Convert any text into clean URL-safe slugs.

Your slug
Start typing to see your slug...

How to use

  1. Paste the title or phrase you want to convert.
  2. Pick a separator: hyphen, underscore, or dot.
  3. Choose whether to lowercase the output and how to handle special characters.
  4. Click Slugify to generate a clean URL-ready string.
  5. Copy the result and paste it into your CMS, repository, or filename.

Frequently asked questions

What is a slug?

A slug is the part of a URL that identifies a page in a human-readable way, like the my-post-title in example.com/blog/my-post-title. Good slugs improve readability and SEO.

Can it handle accents and non-Latin characters?

Yes. The tool transliterates accented Latin characters to plain ASCII and strips emoji and most symbols. For non-Latin scripts the closest ASCII approximation is used.

How long should a slug be?

Short and descriptive works best, typically 3 to 5 keywords. Search engines truncate long URLs in results and very long slugs can hurt click-through rates.

Is anything sent to a server?

No. Slugify runs entirely in your browser, so you can safely slugify draft titles, private notes, or anything else without uploading it.

What makes a slug good, by the numbers

A slug is the human-readable tail of a URL, and search engines do read it: Google's own documentation recommends simple, descriptive words in URLs, and hyphens... not underscores... as separators, because Google treats hyphens as word boundaries but historically joined words around underscores. Keep slugs to 3-5 meaningful words: /contrast-checker-guide outperforms both /p=4823 and /the-complete-definitive-guide-to-checking-colour-contrast-in-2026. Stop words (the, a, of) can usually go unless removing them changes meaning.

The transliteration problem

Non-ASCII titles need a policy. Accented Latin characters fold cleanly (cafe from café, uber from über). Greek and Cyrillic require romanisation: a title like "Oroi Chrisis" from Greek text keeps URLs portable across systems that mangle percent-encoded paths... a Greek-character URL is technically valid but turns into %CE%BF%CF%81... the moment it is copied into plain-text contexts, becoming unreadable and fragile. Consistent transliteration at slug-creation time avoids the whole class of problems.
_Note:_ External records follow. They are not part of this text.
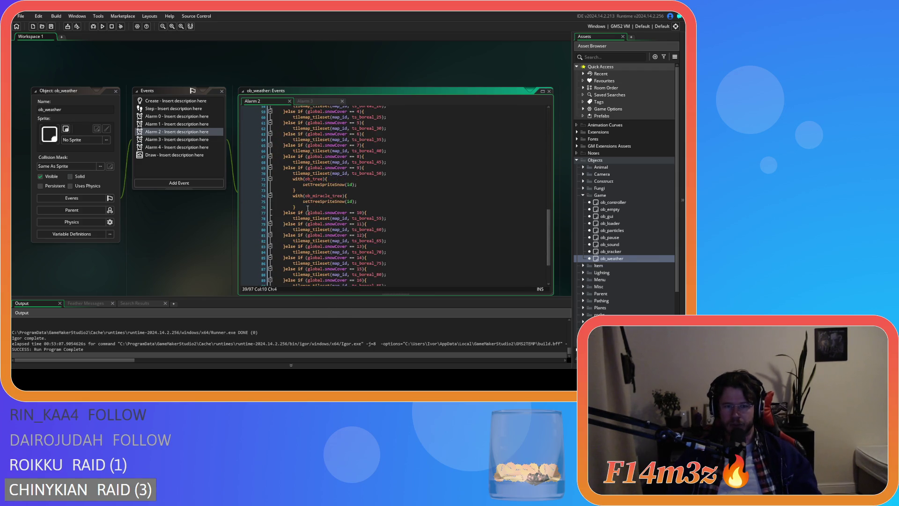
left_click_drag(302, 208, 289, 180)
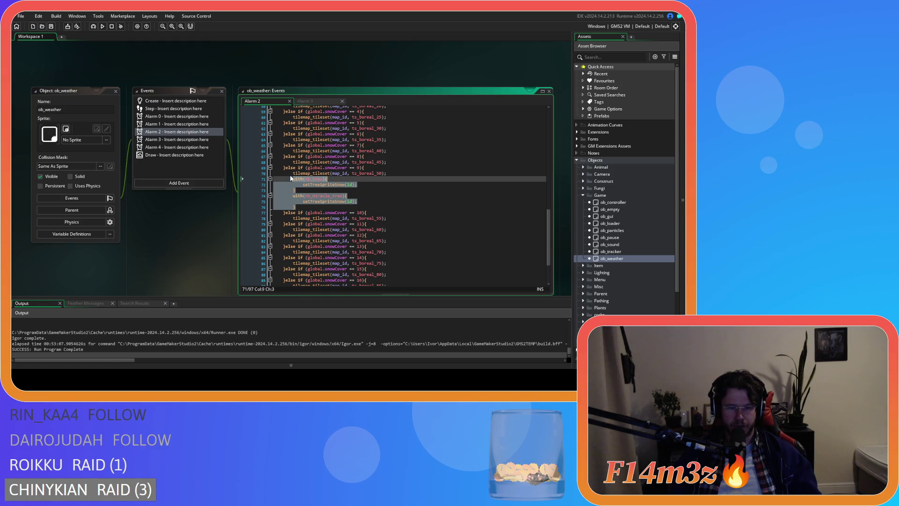
key("Delete")
key("BackSpace")
key("BackSpace")
key("BackSpace")
scroll(387, 215, "up", 3)
scroll(387, 215, "down", 3)
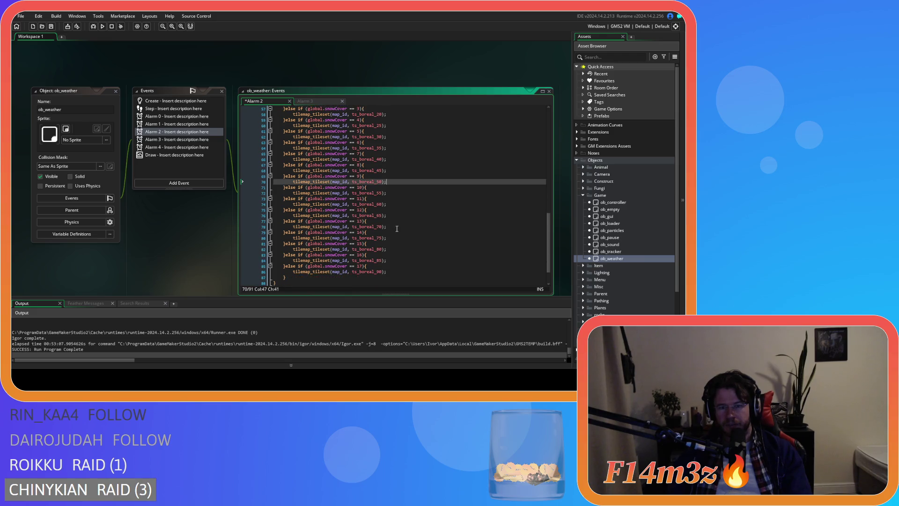
left_click(394, 239)
key("ctrl+v")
Slug hygiene rules that prevent future pain

  • Lowercase always: mixed-case URLs create duplicate-content ambiguity on case-sensitive servers.
  • Never change a published slug casually... the URL is a promise. If you must, ship a 301 redirect from the old address.
  • Keep dates out of slugs for evergreen content; /best-laptops-2024 ages badly and renaming it later breaks links.
  • Strip tracking junk and punctuation: apostrophes, quotes and ampersands have no business in a path.
  • Decide a collision policy upfront (append -2, or include a category prefix) before your hundredth post forces one mid-flight.

Slugs beyond URLs

The same normalisation solves a family of naming problems. Filenames destined for servers or scripts: spaces and special characters in uploads break more pipelines than any other single cause, and slugified names (invoice-acme-2026-06.pdf) pass through everything. CSS classes and HTML IDs generated from headings need identical treatment, which is how documentation sites build anchor links. Database keys, campaign codes, git branch names (fix/login-redirect-loop)... each is a slug wearing different clothes. The shared rule set: lowercase, ASCII, hyphens, no surprises. Adopting it everywhere means never debugging the file that works locally and 404s in production because of one accented character.